Imaginez un peu : vous êtes en supermarché, et un melon vous fait de l'œil. Sa peau est lisse, il a l'air mûr à point. C'est le même principe! La page de garde, c'est la peau du cahier. Elle doit donner envie de l'ouvrir, même si on sait très bien que derrière, il y a des exercices de reconnaissance de formes et des coloriages qui vont tester votre patience.
Et cette page de garde, elle est généralement divisée en trois catégories :
1. Le Nom : Un défi digne d'Indiana Jones
Écrire son nom correctement en PS, c'est un peu comme réussir à déchiffrer les hiéroglyphes. Il y a des lettres qui partent dans tous les sens, des "a" qui ressemblent plus à des "o" écrasés, et un "e" qui se prend pour un serpent. Soyons honnêtes, si le nom est reconnaissable à 50%, c'est déjà une victoire. On se souvient tous de ce moment où on a fièrement montré notre œuvre à nos parents, en s'attendant à une médaille d'or... Et de la grimace qu'ils ont essayé de cacher.
Le summum du chic ? Quand l'instituteur.trice a fait des pointillés pour aider. Là, on a l'impression d'être un artiste qui suit les instructions d'un maître. On repasse consciencieusement sur les lignes, en essayant de ne pas trop déborder (spoiler alert : on déborde toujours).

2. Les Dessins : Le concours Lépine du crayon de couleur
La page de garde est l'occasion de laisser libre cours à son imagination. Sauf que, soyons réalistes, le résultat ressemble souvent plus à une explosion de couleurs non identifiées qu'à un chef-d'œuvre digne du Louvre. Des bonshommes patates, des maisons carrées avec des cheminées qui fument étrangement... C'est un peu comme si Picasso avait décidé de prendre des cours avec un enfant de quatre ans.

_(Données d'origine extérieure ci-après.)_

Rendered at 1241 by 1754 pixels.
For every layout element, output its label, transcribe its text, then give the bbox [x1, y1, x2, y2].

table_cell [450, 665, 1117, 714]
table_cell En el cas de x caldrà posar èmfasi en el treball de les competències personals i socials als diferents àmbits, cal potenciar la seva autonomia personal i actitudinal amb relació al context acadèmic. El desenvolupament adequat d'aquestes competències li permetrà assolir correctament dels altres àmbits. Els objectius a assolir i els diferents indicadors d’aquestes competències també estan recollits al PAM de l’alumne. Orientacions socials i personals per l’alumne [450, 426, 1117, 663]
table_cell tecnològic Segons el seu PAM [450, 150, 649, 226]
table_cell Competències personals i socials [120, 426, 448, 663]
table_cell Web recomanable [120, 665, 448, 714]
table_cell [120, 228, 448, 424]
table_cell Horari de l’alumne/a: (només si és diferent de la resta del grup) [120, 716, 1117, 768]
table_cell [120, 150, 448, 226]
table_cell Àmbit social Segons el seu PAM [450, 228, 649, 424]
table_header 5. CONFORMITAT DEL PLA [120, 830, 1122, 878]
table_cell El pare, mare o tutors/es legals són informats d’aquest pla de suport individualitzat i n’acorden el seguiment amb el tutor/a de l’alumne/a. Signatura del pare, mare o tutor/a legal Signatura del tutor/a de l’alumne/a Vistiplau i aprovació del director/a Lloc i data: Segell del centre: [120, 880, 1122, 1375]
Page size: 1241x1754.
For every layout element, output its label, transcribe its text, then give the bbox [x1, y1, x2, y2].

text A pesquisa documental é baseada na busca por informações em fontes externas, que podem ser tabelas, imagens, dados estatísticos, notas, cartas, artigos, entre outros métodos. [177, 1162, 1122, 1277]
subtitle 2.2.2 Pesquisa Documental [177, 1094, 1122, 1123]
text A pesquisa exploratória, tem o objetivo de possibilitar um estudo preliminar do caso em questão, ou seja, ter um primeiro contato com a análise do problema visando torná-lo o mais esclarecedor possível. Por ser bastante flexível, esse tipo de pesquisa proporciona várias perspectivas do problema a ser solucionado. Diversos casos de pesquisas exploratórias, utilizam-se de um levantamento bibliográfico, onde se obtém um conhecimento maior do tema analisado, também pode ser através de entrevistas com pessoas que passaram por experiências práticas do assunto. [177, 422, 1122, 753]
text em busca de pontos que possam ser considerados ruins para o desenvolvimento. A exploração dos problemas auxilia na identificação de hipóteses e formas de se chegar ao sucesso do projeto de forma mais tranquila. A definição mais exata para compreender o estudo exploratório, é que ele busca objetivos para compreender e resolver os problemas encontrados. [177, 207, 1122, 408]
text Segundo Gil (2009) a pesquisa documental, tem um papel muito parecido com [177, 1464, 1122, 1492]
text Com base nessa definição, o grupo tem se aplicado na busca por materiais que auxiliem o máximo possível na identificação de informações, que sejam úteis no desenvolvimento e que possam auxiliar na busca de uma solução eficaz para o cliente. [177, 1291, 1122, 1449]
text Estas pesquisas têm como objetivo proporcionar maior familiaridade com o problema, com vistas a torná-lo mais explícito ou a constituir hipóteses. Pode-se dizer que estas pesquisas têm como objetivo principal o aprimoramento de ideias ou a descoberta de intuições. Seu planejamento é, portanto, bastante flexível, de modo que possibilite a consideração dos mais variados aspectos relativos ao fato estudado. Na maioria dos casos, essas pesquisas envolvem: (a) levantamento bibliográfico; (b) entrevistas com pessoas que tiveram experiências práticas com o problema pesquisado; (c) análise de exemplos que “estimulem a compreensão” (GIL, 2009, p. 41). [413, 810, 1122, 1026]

Et puis, il y a toujours cet enfant qui dessine un truc hyper réaliste qui te complexe direct. Genre, il te fait un cheval avec des muscles et tout. Toi, t'es là, avec ton bonhomme patate et tes trois traits qui sont censés représenter un arbre, et tu te dis "Okay, je suis nul."

3. La Matière : Un mystère insondable
"Mathématiques", "Lecture", "Écriture"... Des mots qui sonnent un peu comme des incantations magiques pour un enfant de PS. Souvent, c'est l'instituteur.trice qui écrit le nom de la matière, parce que sinon, on se retrouverait avec des "Matic" ou des "Lertue" qui feraient sourire (ou pleurer) n'importe quel linguiste.
Parfois, on ajoute une petite illustration pour illustrer la matière. Pour les maths, c'est souvent un boulier ou une addition (simplissime, bien sûr). Pour la lecture, un livre ouvert avec un soleil qui brille dessus (parce que lire, c'est toujours joyeux, même quand c'est "Le loup qui voulait changer de couleur").
En conclusion, la page de garde du cahier d'exercices de PS, c'est un peu le bilan de compétences d'un enfant de cinq ans. Ça montre son niveau de maîtrise de l'écriture, son talent artistique (ou son absence de talent), et sa capacité à déchiffrer le nom des matières. Et c'est surtout un souvenir adorable qu'on ressortira dans 20 ans, en rigolant (et en ayant une petite pensée émue pour l'instituteur.trice qui a dû supporter tout ça).